(Given passage Opens)

Myanmar Times, 10 Dec 2018

URL: https://www.mmtimes.com/news/navigating-employment-landscape-myanmar.html
Doing business in Myanmar holds as many risks as it does opportunities and firms keen on expanding into the country should be aware of the unique regulations and procedures involved in setting up shop.

Among the areas investors should take note of in doing business in Myanmar is employment, given the power labour unions hold and since labour offices tend to be more friendly towards employees.

Just last month, Hong Kong’s Fu Yuen Garment Factory, which runs a facility in Yangon, was forced to reemploy 30 union members it had sacked without notice in August for allegedly violating company rules and slowing production.

Fu Yuen agreed to rehire the workers after Yangon Chief Minister U Phyo Min Thein intervened in the wake of a 72-day strike by 300 of the factory’s 1400 workers ensued. In October, a march at Maha Bandula Park calling for the regional government to help settle the dispute also took place.

As such, investors must be aware of the rules and requirements of employing workers in Myanmar to ensure smooth business operations.

For some insight on the employment landscape in the country, The Myanmar Times spoke to Lester Chua, partner and foreign lawyer at Rajah & Tann NK Legal Myanmar Company Ltd:

How does an employer let go of unproductive employees? What are the procedures to deal with non-performing workers under the law?

There are in general three ways to fire unproductive employees. Firstly, an employer may terminate the employee by serving a notice of termination of employment, provided that at least one month’s notice period is given and the prescribed severance payment is made to the employee.

Secondly, the model employment contract template which employers are required to utilise for local Myanmar employees allows employers and employees to set out two lists of offences which would warrant disciplinary action to be taken, namely serious offences and normal or ordinary offences.

The employer may terminate the employee should he or she commit a serious offence set out in the employment contract, without making any severance payment.

Employers should take care to ensure that the termination of employment in such a scenario is well-documented with clear reasons given and, if possible, the employee’s written acknowledgement of the commission of the serious offence is obtained.
Any terminations should ideally also proceed after consultation with the relevant case officer at the township labour office where the employment contract was registered.

In the event that an employee commits a normal offence, the employer may terminate the employment contract without making any severance payments after giving the errant employee three warnings. The first warning can be a verbal warning. Still, proper records should be kept evidencing the issuance of the verbal warning.

Upon the second commission of the offence, the employee must be issued with a written warning. Upon the third commission of the offence, the employee shall be made to give a signed written undertaking that he will not commit any further offence.

If the errant employee commits a further breach of the offence anytime within 12 months after signing the undertaking, the employer will be entitled to terminate the employee’s contract without making any severance payment.

However, if the employee does not commit another breach within 12 months following a breach of a normal offence or within 12 months following the issuance of a signed undertaking, the employer shall waive all prior breaches committed by the employee.

What are the basic, compulsory rights and benefits every employer should give their staff?

(Given passage Closes)

→ Exercise requirements
**A.** In the article on employment in Myanmar, how much notice must an employer give when terminating an employee by notice?
**B.** Carry on the article on employment in Myanmar from its final sentence.

(Data section Opens)

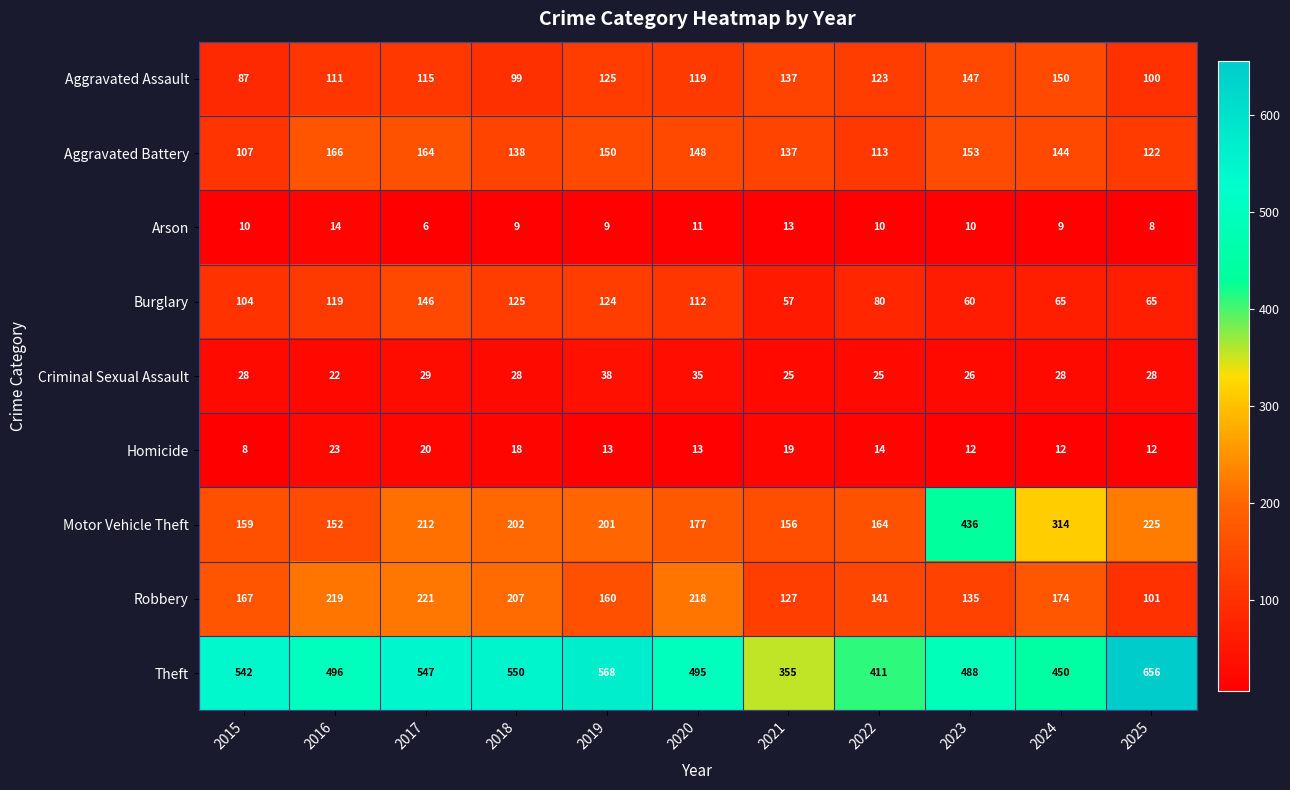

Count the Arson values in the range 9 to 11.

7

(Data section Closes)

→ Replies
**A.** At least one month's notice.

**B.**
Some of the basic rights and benefits of an employee include:

(i) registration for social security under the Social Security Law 2012;

(ii) the right to a minimum of 10 days of earned leave upon completion of a period of 12 months of continuous service and six days of casual leave each year;

(iii) for permanent employees, the right to be paid their salary on a monthly basis. Where there are 100 employees or less in the company, salaries must be paid at the end of the payment period. Where there are more than 100 employees in the company, salaries must be paid not later than five days after the end of the payment period;

(iv) the right to receive a minimum wage of at least K4, 800 per day;

(v) the right to at least 30 minutes of rest for every 5 hours of continuous work in the case of a factory and 4 hours of continuous work in the case of a shop or establishment; and

(vi) the right to receive overtime pay for any work done in excess of 8hours a day or 44 hours a week in the case of a factory and 48 hours a week in the case of a shop or establishment.

Are labour unions legal in Myanmar? How powerful are they? How should employers legally go about handling situations like workers going on strike?

Labour unions are regulated by the Labour Organisations Law 2011 (LOL) and the Settlement of Labour Disputes Law 2014 (SLDL). The legal framework accords labour organisations with considerable powers, including the right to organise strikes.

Here are a few practical tips for employers to take note of in handling situations where workers are threatening a strike. Employers should ensure that they know the legal limits within which a strike may be conducted.

There are certain circumstances which would render a strike as illegal under the LOL. For example, where the strike involves interruptions that could endanger the life, health or security of the people in any segment of the population, where the strike is carried out without permission of the relevant labour federation, and where the labour organisation has failed to provide the required advance notice of the strike.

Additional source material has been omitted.